__Given request 1__
Change "bounding box" to "bounding rectangle" in the listing, from its first line up to and including the line with "List each element's". Give only those lines, otherwise unchanged, and leave out the picture.

__Provided text__
This skill helps you build durable, production-ready Cloudflare Workflows with practical patterns, error prevention, and testing guidance. It covers step.do, step.sleep, waitForEvent, Vitest testing tips, automatic retries, and state persistence rules. The content focuses on preventing 12 documented runtime and dev-environment issues and gives concrete workarounds and best practices. Primary examples and guidance target TypeScript projects using Wrangler and Cloudflare Workers.

How this skill works

I describe what to inspect and change in your workflow code: where to place I/O, how to name steps, how to persist state with step.do return values, and how to structure non-deterministic logic. The skill explains local-dev limitations (miniflare/wrangler), testing adjustments for Vitest, and configuration workarounds for getPlatformProxy and CLI scripts. It also lists concrete prevention patterns for timeouts, retries, non-idempotent operations, and hibernation-related state loss.

When to use it

  • Creating new Cloudflare Workflows (GA April 2025+)

__Material supplied__
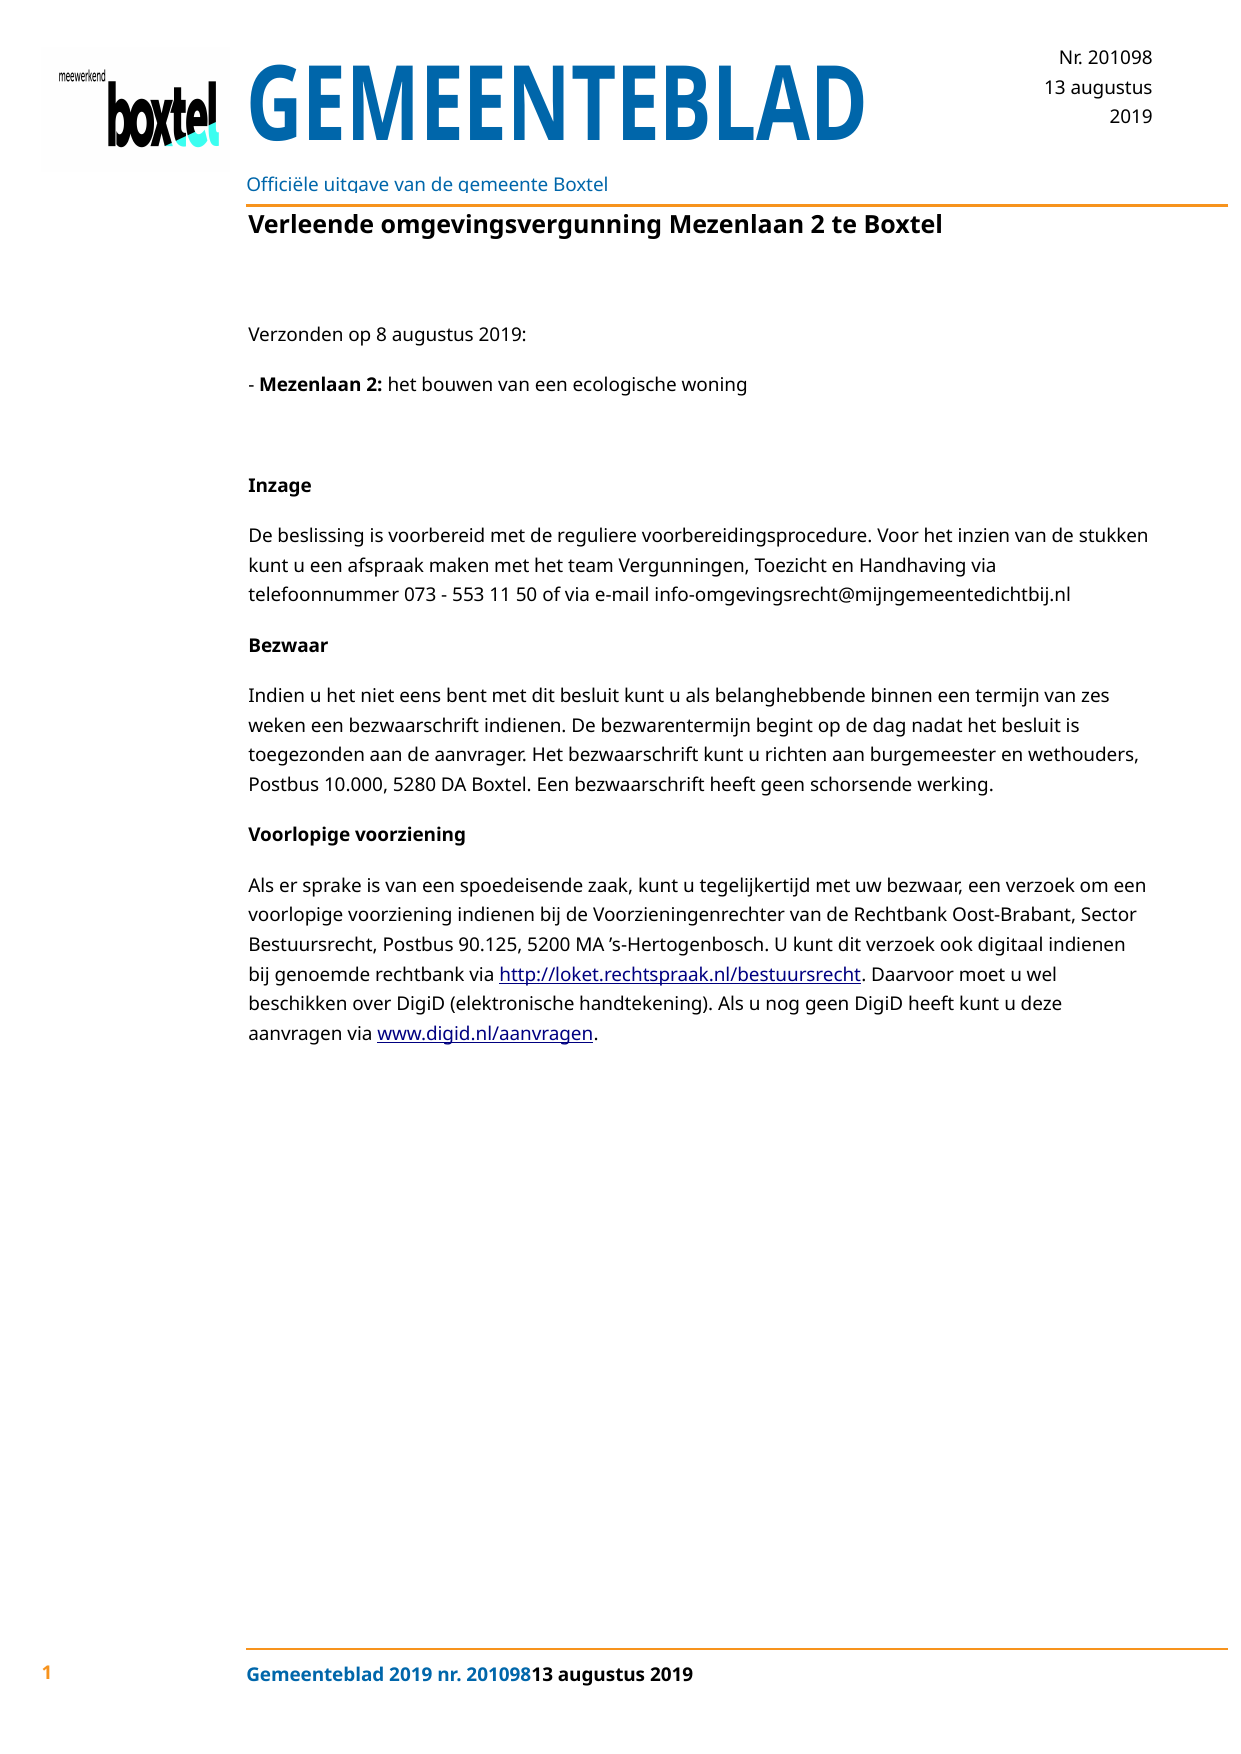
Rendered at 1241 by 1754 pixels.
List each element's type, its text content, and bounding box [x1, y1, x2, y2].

text Als er sprake is van een spoedeisende zaak, kunt u tegelijkertijd met uw bezwaar, een verzoek om een voorlopige voorziening indienen bij de Voorzieningenrechter van de Rechtbank Oost-Brabant, Sector Bestuursrecht, Postbus 90.125, 5200 MA ’s-Hertogenbosch. U kunt dit verzoek ook digitaal indienen bij genoemde rechtbank via http://loket.rechtspraak.nl/bestuursrecht. Daarvoor moet u wel beschikken over DigiD (elektronische handtekening). Als u nog geen DigiD heeft kunt u deze aanvragen via www.digid.nl/aanvragen. [248, 872, 1152, 1046]
text Bezwaar [248, 632, 1152, 658]
text Voorlopige voorziening [248, 822, 1152, 847]
text - Mezenlaan 2: het bouwen van een ecologische woning [248, 371, 1152, 397]
text Verleende omgevingsvergunning Mezenlaan 2 te Boxtel [248, 207, 1152, 241]
picture [41, 47, 231, 172]
text De beslissing is voorbereid met de reguliere voorbereidingsprocedure. Voor het inzien van de stukken kunt u een afspraak maken met het team Vergunningen, Toezicht en Handhaving via telefoonnummer 073 - 553 11 50 of via e-mail info-omgevingsrecht@mijngemeentedichtbij.nl [248, 522, 1152, 607]
text Indien u het niet eens bent met dit besluit kunt u als belanghebbende binnen een termijn van zes weken een bezwaarschrift indienen. De bezwarentermijn begint op de dag nadat het besluit is toegezonden aan de aanvrager. Het bezwaarschrift kunt u richten aan burgemeester en wethouders, Postbus 10.000, 5280 DA Boxtel. Een bezwaarschrift heeft geen schorsende werking. [248, 682, 1152, 797]
text Verzonden op 8 augustus 2019: [248, 321, 1152, 346]
text Inzage [248, 472, 1152, 498]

__Given request 2__
Duplicate the passage of the Cloudflare Workflows text from "I describe what" up to and including "hibernation-related state loss.".

__Written answer 1__
Rendered at 1241 by 1754 pixels.
List each element's type, its text content, and bounding rectangle [x1, y1, x2, y2].

__Written answer 2__
I describe what to inspect and change in your workflow code: where to place I/O, how to name steps, how to persist state with step.do return values, and how to structure non-deterministic logic. The skill explains local-dev limitations (miniflare/wrangler), testing adjustments for Vitest, and configuration workarounds for getPlatformProxy and CLI scripts. It also lists concrete prevention patterns for timeouts, retries, non-idempotent operations, and hibernation-related state loss.